*RECORDS TO PROCESS*.
□ □ □ □ □

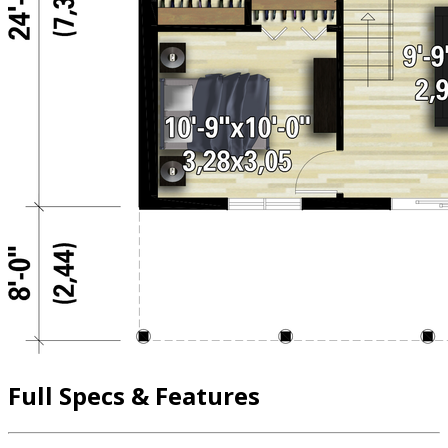
Full Specs & Features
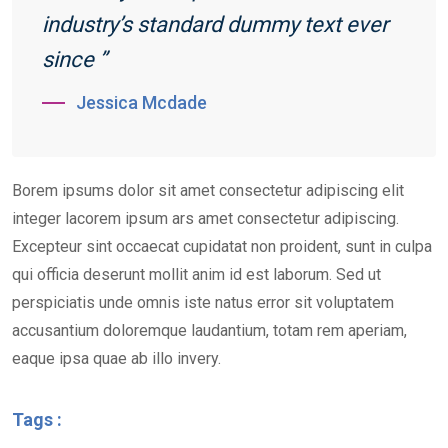
industry’s standard dummy text ever
since ”
Jessica Mcdade
Borem ipsums dolor sit amet consectetur adipiscing elit
integer lacorem ipsum ars amet consectetur adipiscing.
Excepteur sint occaecat cupidatat non proident, sunt in culpa
qui officia deserunt mollit anim id est laborum. Sed ut
perspiciatis unde omnis iste natus error sit voluptatem
accusantium doloremque laudantium, totam rem aperiam,
eaque ipsa quae ab illo invery.
Tags :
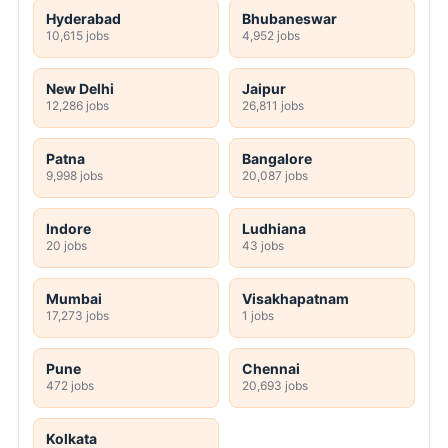
Hyderabad
Bhubaneswar
10,615 jobs
4,952 jobs
New Delhi
Jaipur
12,286 jobs
26,811 jobs
Patna
Bangalore
9,998 jobs
20,087 jobs
Indore
Ludhiana
20 jobs
43 jobs
Mumbai
Visakhapatnam
17,273 jobs
1 jobs
Pune
Chennai
472 jobs
20,693 jobs
Kolkata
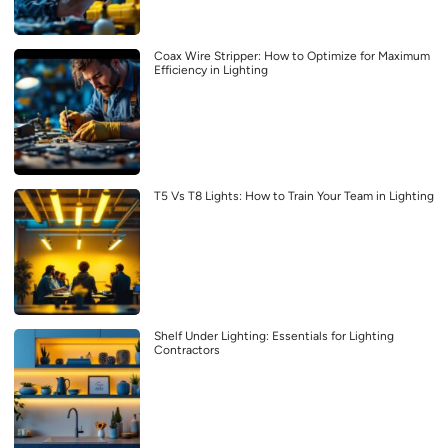
Coax Wire Stripper: How to Optimize for Maximum
Efficiency in Lighting
T5 Vs T8 Lights: How to Train Your Team in Lighting
Shelf Under Lighting: Essentials for Lighting
Contractors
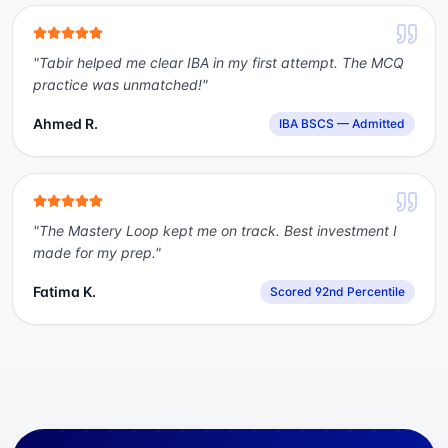
"
Tabir helped me clear IBA in my first attempt. The MCQ
practice was unmatched!
"
Ahmed R.
IBA BSCS — Admitted
"
The Mastery Loop kept me on track. Best investment I
made for my prep.
"
Fatima K.
Scored 92nd Percentile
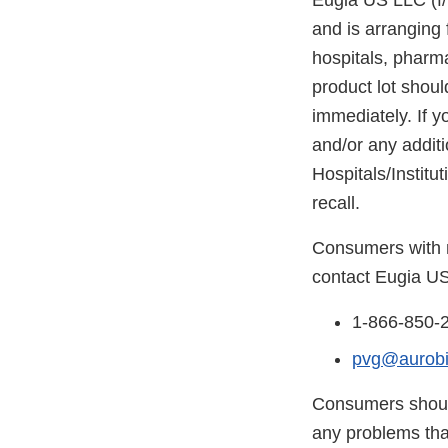
Eugia US LLC (f/k
and is arranging 
hospitals, pharma
product lot shoul
immediately. If y
and/or any addit
Hospitals/Institu
recall.
Consumers with m
contact Eugia US
1-866-850-
pvg@aurob
Consumers should
any problems that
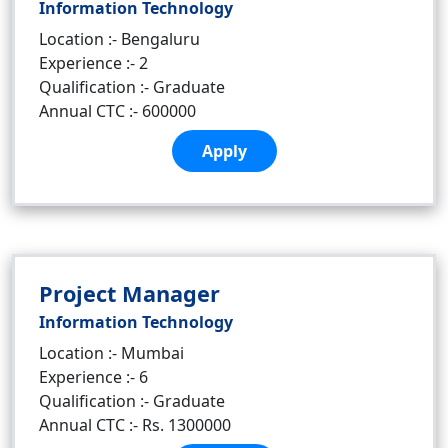
Information Technology
Location :- Bengaluru
Experience :- 2
Qualification :- Graduate
Annual CTC :- 600000
Apply
Project Manager
Information Technology
Location :- Mumbai
Experience :- 6
Qualification :- Graduate
Annual CTC :- Rs. 1300000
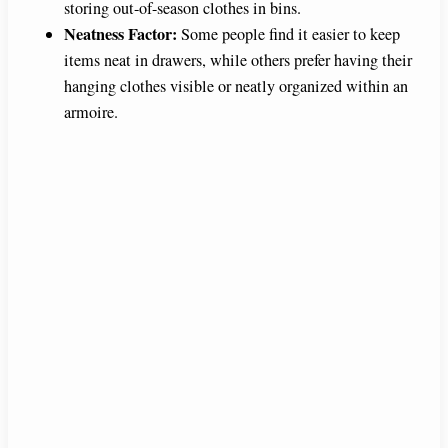
storing out-of-season clothes in bins.
Neatness Factor:
Some people find it easier to keep
items neat in drawers, while others prefer having their
hanging clothes visible or neatly organized within an
armoire.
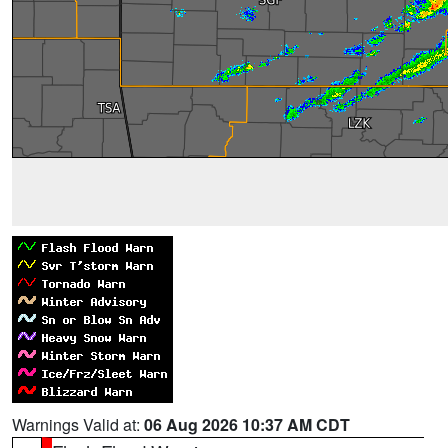
Warnings Valid at:
06 Aug 2026 10:37 AM CDT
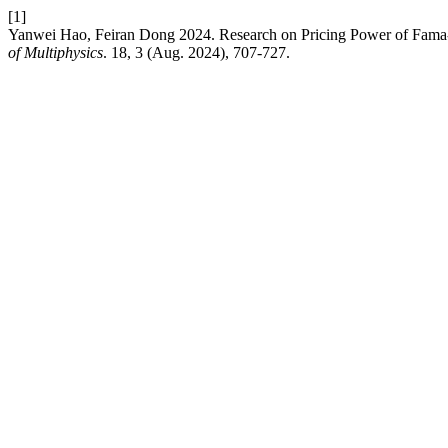
[1]
Yanwei Hao, Feiran Dong 2024. Research on Pricing Power of Fama
of Multiphysics
. 18, 3 (Aug. 2024), 707-727.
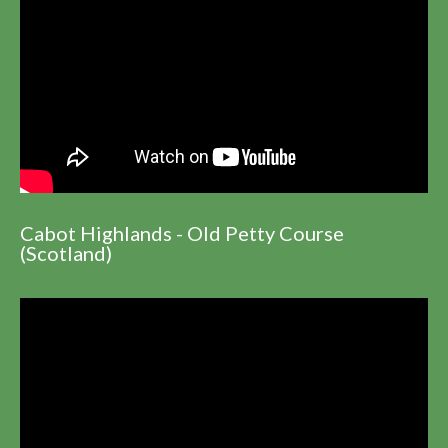
Cabot Highlands - Old Petty Course
(Scotland)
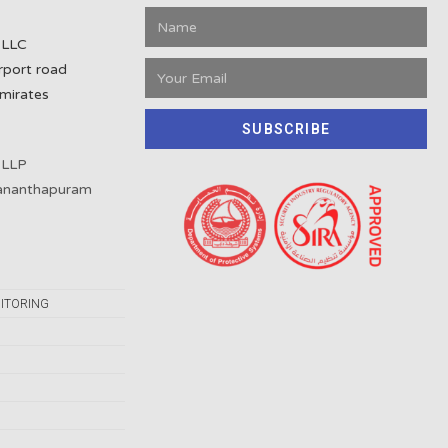
 LLC
rport road
mirates
SUBSCRIBE
 LLP
vananthapuram
ITORING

□ □ □ □ □

*WORK REQUEST*.
Convert the text of all the entries above into one numbered list with one line per item and no blank lines. Leave the pictures out.

*WRITTEN ANSWER*.
1. Full Specs & Features
2. industry’s standard dummy text ever
3. since ”
4. Jessica Mcdade
5. Borem ipsums dolor sit amet consectetur adipiscing elit
6. integer lacorem ipsum ars amet consectetur adipiscing.
7. Excepteur sint occaecat cupidatat non proident, sunt in culpa
8. qui officia deserunt mollit anim id est laborum. Sed ut
9. perspiciatis unde omnis iste natus error sit voluptatem
10. accusantium doloremque laudantium, totam rem aperiam,
11. eaque ipsa quae ab illo invery.
12. Tags :
13. Hyderabad
14. Bhubaneswar
15. 10,615 jobs
16. 4,952 jobs
17. New Delhi
18. Jaipur
19. 12,286 jobs
20. 26,811 jobs
21. Patna
22. Bangalore
23. 9,998 jobs
24. 20,087 jobs
25. Indore
26. Ludhiana
27. 20 jobs
28. 43 jobs
29. Mumbai
30. Visakhapatnam
31. 17,273 jobs
32. 1 jobs
33. Pune
34. Chennai
35. 472 jobs
36. 20,693 jobs
37. Kolkata
38. Coax Wire Stripper: How to Optimize for Maximum
39. Efficiency in Lighting
40. T5 Vs T8 Lights: How to Train Your Team in Lighting
41. Shelf Under Lighting: Essentials for Lighting
42. Contractors
43. "
44. Tabir helped me clear IBA in my first attempt. The MCQ
45. practice was unmatched!
46. "
47. Ahmed R.
48. IBA BSCS — Admitted
49. "
50. The Mastery Loop kept me on track. Best investment I
51. made for my prep.
52. "
53. Fatima K.
54. Scored 92nd Percentile
55. Eugia US LLC (f/k
56. and is arranging 
57. hospitals, pharma
58. product lot shoul
59. immediately. If y
60. and/or any addit
61. Hospitals/Institu
62. recall.
63. Consumers with m
64. contact Eugia US
65. 1-866-850-
66. pvg@aurob
67. Consumers should
68. any problems that
69. Information Technology
70. Location :- Bengaluru
71. Experience :- 2
72. Qualification :- Graduate
73. Annual CTC :- 600000
74. Apply
75. Project Manager
76. Information Technology
77. Location :- Mumbai
78. Experience :- 6
79. Qualification :- Graduate
80. Annual CTC :- Rs. 1300000
81. storing out-of-season clothes in bins.
82. Neatness Factor:
83. Some people find it easier to keep
84. items neat in drawers, while others prefer having their
85. hanging clothes visible or neatly organized within an
86. armoire.
87. Warnings Valid at:
88. 06 Aug 2026 10:37 AM CDT
89. [1]
90. Yanwei Hao, Feiran Dong 2024. Research on Pricing Power of Fama
91. of Multiphysics
92. . 18, 3 (Aug. 2024), 707-727.
93. Cabot Highlands - Old Petty Course
94. (Scotland)
95.  LLC
96. rport road
97. mirates
98. SUBSCRIBE
99.  LLP
100. vananthapuram
101. ITORING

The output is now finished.